▸ **ASSIGNED TASK**: Only those lines in the data below from the line containing "quand j’étais jeune, mais" through the line containing "Nous repartons et", both included, should be restated word for word.

(Stored data entries)
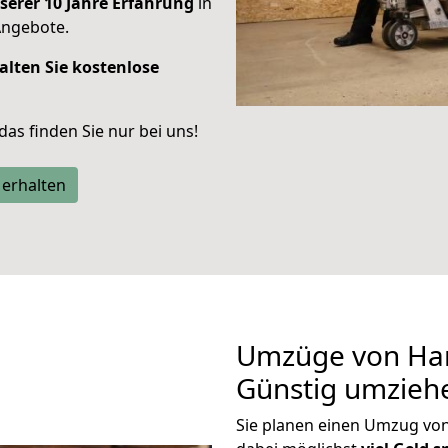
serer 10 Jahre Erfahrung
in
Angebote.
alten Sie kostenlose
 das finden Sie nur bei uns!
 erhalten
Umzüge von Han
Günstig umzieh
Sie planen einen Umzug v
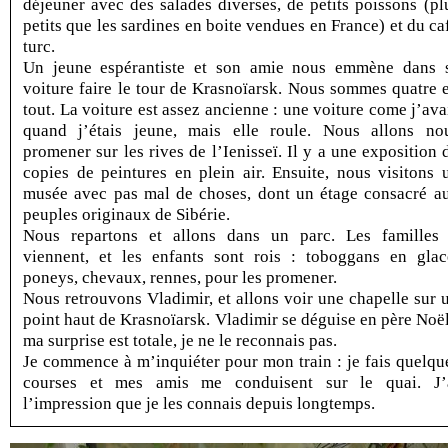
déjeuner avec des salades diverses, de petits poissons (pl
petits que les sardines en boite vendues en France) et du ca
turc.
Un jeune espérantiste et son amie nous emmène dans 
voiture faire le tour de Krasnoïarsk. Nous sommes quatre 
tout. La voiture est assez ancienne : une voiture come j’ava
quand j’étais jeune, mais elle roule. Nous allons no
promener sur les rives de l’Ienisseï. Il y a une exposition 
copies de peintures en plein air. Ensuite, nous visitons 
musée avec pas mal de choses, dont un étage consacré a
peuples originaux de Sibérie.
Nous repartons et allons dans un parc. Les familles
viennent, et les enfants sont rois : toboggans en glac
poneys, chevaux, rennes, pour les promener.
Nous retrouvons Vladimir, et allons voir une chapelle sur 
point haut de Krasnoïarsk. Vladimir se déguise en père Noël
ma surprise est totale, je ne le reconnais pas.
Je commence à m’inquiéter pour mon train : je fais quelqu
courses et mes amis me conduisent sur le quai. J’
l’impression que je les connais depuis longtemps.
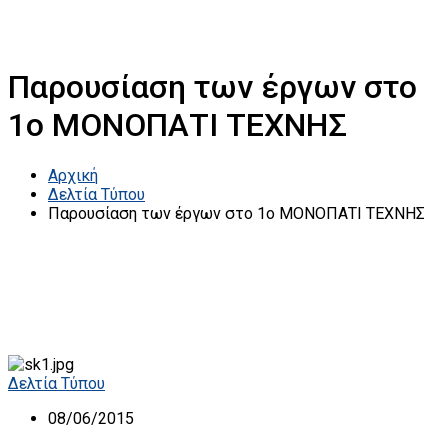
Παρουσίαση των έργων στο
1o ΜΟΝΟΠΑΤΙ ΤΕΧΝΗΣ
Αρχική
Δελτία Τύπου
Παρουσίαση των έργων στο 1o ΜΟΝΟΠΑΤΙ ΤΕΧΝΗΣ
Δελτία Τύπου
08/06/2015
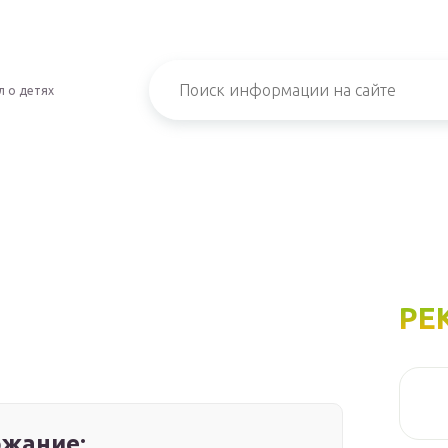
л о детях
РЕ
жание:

...

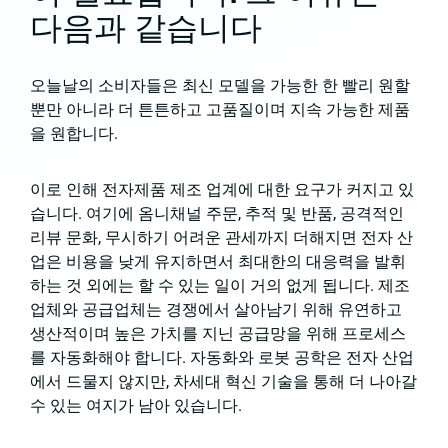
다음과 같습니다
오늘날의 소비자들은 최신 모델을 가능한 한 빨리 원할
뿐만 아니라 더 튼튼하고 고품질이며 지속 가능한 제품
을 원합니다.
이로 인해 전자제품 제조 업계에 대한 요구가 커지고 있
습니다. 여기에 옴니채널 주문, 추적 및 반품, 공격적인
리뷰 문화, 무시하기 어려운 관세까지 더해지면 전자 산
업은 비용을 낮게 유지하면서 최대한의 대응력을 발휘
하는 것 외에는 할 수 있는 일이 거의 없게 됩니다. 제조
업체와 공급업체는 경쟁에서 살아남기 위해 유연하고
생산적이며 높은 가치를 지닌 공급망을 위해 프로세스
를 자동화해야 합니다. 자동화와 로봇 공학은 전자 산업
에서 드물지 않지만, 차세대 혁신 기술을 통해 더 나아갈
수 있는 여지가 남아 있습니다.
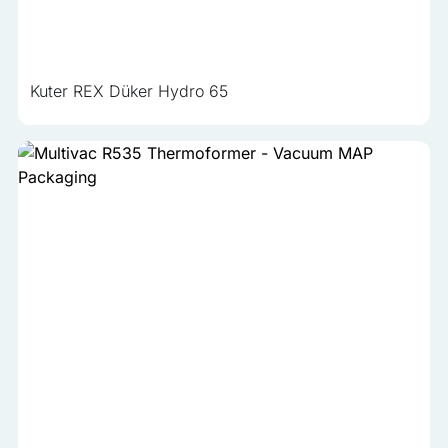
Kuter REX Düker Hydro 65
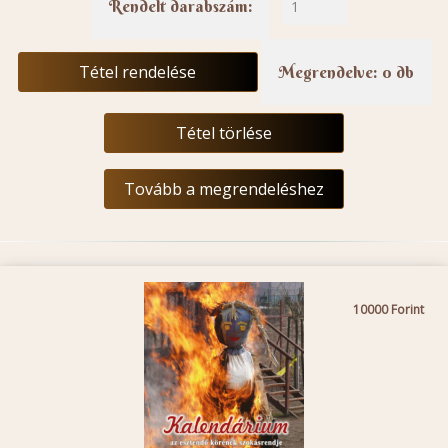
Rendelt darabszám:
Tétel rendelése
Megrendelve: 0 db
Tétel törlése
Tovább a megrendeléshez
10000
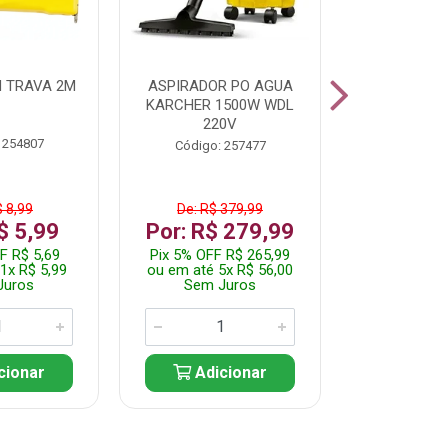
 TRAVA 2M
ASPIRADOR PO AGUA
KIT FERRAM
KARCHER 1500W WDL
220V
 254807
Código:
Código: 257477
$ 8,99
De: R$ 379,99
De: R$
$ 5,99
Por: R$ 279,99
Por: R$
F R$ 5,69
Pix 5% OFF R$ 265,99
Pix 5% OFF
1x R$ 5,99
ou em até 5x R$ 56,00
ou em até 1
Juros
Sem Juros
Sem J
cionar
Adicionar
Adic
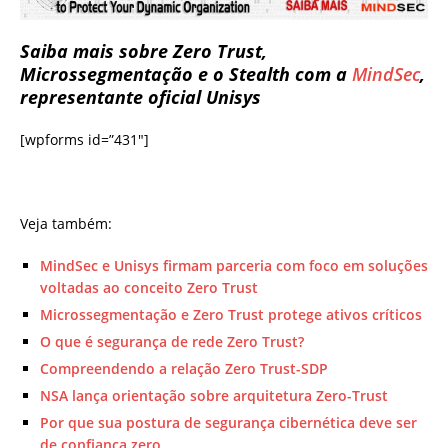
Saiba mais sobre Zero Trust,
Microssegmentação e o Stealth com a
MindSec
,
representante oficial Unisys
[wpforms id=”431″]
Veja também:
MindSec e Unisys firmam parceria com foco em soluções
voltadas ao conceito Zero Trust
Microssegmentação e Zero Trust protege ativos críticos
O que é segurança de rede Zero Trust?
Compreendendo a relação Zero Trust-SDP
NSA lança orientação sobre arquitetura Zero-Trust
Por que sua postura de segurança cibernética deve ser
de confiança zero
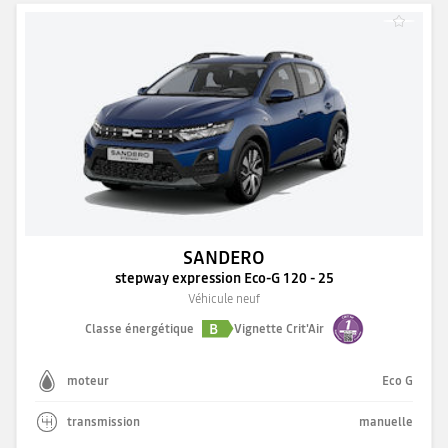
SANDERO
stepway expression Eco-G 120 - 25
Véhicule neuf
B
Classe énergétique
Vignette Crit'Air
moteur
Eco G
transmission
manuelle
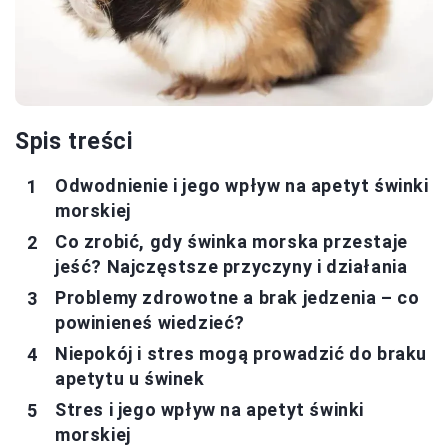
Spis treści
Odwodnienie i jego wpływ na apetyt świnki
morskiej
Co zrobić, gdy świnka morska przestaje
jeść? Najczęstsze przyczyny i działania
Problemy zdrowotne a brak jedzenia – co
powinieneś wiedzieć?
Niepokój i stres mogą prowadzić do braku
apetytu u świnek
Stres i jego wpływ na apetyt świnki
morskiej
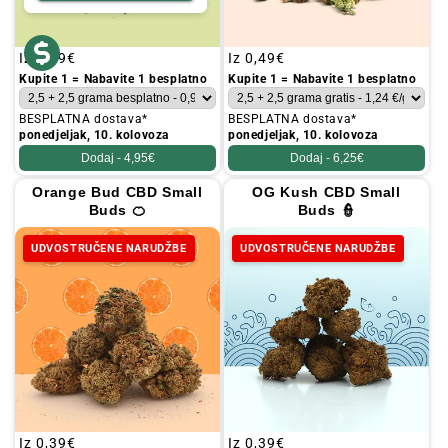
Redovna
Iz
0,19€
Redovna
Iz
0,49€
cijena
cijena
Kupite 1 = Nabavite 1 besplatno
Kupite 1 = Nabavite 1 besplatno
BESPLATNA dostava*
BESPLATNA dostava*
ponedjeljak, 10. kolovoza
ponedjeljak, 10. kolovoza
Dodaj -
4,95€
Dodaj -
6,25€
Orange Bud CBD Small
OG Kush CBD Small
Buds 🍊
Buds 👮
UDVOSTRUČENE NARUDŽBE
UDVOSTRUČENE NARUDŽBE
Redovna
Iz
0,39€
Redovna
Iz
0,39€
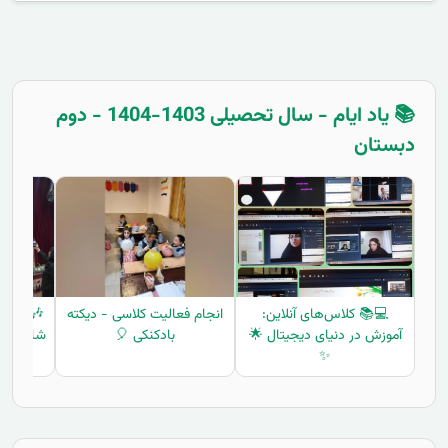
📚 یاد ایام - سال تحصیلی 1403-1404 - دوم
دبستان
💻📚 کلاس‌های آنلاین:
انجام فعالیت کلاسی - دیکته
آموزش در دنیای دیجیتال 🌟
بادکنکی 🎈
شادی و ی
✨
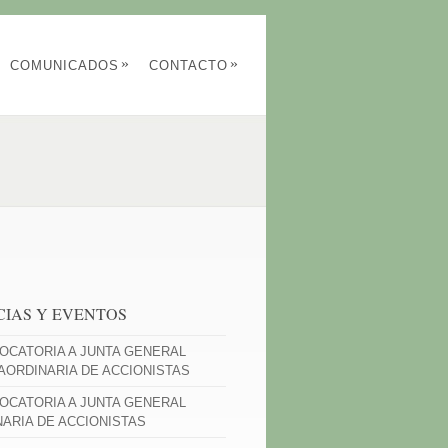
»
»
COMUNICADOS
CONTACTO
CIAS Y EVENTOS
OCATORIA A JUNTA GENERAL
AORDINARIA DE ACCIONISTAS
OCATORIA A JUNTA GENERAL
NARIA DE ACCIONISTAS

...

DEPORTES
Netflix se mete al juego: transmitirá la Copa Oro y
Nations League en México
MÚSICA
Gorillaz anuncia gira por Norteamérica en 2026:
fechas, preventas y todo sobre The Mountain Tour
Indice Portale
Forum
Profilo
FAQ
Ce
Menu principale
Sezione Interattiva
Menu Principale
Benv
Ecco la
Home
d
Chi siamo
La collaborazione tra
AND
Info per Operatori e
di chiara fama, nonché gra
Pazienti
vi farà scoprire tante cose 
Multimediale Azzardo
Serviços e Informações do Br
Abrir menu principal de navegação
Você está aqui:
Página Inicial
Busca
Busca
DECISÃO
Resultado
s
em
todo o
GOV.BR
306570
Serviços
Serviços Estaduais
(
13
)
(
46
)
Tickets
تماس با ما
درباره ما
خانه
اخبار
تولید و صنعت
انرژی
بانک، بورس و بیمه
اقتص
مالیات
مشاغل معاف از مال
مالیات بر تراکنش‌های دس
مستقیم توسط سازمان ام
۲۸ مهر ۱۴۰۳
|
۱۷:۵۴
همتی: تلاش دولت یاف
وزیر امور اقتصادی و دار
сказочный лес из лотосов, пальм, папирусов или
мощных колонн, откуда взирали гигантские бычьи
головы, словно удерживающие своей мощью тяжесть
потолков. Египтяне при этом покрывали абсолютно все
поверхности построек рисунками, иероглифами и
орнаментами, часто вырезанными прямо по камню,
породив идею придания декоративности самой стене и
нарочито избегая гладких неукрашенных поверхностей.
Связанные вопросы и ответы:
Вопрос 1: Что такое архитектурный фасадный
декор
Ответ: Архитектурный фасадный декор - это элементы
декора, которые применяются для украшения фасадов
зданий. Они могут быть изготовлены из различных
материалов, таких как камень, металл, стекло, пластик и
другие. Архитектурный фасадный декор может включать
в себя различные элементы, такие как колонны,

▸ **SOLUTION TO THIS TASK**:
quand j’étais jeune, mais elle roule. Nous allons no
promener sur les rives de l’Ienisseï. Il y a une exposition 
copies de peintures en plein air. Ensuite, nous visitons 
musée avec pas mal de choses, dont un étage consacré a
peuples originaux de Sibérie.
Nous repartons et allons dans un parc. Les familles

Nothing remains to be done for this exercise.